[Source text]

* * * * * * * * *

We enter the room of mourning and given ear pieces. On the ear piece is a very emotional British voice describing how sad people are at Kim Il-sung's death. We are lead to large reliefs showing sad people upset at Kim Il-sung's death. The guides know the exact timing of these and lead us to the correct relief as the audio progresses. At the end we return the ear pieces.

We head into an elevator and go up a floor and get in line with other tourists. When its our turn we walk through a wind machine to blow off any dust that might be on us. After this we enter the room where Kim Il-sung lays in state.

Its a large room and he is laying in the center. He is laying in a glass box similar to Kim Jong-ils. The whole room is in orange light to prevent UV damage. There is a line of people formed at his feet. Kim Il-sung's body has been embalmed and his face looked really taught. He had definitely lost his shine.

When its our turn in line, we bow deeply at his feet. We walk to the left and bow again. We walk around his head and bow to his other side. After this we walk out of the room.

After this we see a room with all of Kim Il-sung's "participation prizes". Lots of gold plaques from African and South American countries. There were pictures of him shaking hands with Castro and Gaddafi. We were there before Gaddafi died, but while he was in serious trouble.

* * * * * * * * *

[Available data]
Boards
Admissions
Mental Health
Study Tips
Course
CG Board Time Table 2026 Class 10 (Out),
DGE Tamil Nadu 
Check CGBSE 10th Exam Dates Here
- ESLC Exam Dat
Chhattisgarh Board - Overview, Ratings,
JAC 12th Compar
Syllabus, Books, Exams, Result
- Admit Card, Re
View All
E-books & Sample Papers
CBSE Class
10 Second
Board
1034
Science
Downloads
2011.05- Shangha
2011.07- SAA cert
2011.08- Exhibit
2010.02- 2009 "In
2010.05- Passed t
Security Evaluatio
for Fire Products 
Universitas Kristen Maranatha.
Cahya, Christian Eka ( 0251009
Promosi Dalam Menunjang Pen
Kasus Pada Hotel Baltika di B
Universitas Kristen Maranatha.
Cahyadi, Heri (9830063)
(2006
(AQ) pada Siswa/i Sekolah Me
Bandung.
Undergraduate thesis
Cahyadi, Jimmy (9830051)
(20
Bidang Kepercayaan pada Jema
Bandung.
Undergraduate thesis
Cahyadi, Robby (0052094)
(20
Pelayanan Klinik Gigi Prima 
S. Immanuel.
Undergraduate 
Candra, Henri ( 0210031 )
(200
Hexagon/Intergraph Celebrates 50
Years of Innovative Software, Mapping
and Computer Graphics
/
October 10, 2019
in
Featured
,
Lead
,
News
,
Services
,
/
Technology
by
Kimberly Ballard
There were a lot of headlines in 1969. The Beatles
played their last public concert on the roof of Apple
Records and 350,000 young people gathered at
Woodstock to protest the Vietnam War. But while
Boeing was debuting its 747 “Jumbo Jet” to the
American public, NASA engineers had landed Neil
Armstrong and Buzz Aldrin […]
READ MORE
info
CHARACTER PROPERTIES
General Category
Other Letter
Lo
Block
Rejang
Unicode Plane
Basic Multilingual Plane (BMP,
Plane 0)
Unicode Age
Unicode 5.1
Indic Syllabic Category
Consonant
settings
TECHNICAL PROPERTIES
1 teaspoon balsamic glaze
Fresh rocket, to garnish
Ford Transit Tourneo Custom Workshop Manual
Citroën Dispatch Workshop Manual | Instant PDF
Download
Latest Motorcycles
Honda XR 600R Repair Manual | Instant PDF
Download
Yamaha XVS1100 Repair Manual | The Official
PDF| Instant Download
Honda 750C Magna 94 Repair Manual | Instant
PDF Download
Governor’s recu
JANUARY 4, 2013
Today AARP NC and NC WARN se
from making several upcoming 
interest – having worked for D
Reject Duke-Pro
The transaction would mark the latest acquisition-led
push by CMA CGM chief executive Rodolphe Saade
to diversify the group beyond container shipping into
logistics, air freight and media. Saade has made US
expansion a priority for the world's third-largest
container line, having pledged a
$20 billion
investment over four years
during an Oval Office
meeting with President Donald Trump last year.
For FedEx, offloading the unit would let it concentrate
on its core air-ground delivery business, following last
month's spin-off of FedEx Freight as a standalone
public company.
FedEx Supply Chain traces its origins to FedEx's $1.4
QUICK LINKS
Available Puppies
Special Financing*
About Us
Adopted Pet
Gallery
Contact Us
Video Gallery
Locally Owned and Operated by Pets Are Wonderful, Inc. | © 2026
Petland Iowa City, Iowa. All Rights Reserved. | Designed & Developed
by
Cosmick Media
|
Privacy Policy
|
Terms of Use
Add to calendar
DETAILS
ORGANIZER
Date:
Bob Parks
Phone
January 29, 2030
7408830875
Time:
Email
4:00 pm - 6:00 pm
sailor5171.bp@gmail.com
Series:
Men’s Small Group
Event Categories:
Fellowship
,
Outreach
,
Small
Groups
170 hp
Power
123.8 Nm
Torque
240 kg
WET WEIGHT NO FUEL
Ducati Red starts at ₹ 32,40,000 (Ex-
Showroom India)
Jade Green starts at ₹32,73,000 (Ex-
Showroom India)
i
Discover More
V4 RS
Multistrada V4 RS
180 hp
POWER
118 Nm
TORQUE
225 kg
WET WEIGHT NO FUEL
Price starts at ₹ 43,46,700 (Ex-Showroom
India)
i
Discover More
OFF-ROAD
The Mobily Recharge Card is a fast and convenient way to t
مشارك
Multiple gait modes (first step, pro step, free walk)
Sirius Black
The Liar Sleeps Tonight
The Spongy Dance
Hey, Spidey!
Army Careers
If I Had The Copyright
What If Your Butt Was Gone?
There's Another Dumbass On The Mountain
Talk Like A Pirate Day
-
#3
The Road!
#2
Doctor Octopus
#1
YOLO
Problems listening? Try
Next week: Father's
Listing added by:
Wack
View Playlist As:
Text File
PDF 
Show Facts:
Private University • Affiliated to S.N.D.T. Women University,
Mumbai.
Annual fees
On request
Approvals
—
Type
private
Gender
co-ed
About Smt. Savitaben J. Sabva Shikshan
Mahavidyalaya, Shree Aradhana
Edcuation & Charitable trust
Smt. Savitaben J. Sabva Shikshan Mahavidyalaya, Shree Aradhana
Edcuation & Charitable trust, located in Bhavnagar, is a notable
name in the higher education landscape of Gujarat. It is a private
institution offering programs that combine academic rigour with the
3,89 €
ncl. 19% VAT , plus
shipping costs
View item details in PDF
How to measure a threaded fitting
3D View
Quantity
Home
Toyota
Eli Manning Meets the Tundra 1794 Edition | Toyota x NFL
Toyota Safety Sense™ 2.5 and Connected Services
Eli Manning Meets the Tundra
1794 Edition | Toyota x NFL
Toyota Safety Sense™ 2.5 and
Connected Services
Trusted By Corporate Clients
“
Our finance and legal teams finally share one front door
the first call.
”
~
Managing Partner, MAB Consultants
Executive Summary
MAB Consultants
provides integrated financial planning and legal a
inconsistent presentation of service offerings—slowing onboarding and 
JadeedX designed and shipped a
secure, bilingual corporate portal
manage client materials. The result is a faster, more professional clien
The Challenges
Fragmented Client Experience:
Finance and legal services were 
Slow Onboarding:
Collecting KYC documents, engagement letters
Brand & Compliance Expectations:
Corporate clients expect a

* * * * * * * * *

[Parts of the exercise]
**1.** In the account of the mausoleum visit, why is the room where Kim Il-sung lies in state lit in orange?
**2.** From the account of the mausoleum visit, extract the part that opens with the words containing "Its a large" and closes with "of the room.", copying it word for word.

[Results of the exercise]
**1.** To prevent UV damage.

**2.**
Its a large room and he is laying in the center. He is laying in a glass box similar to Kim Jong-ils. The whole room is in orange light to prevent UV damage. There is a line of people formed at his feet. Kim Il-sung's body has been embalmed and his face looked really taught. He had definitely lost his shine.

When its our turn in line, we bow deeply at his feet. We walk to the left and bow again. We walk around his head and bow to his other side. After this we walk out of the room.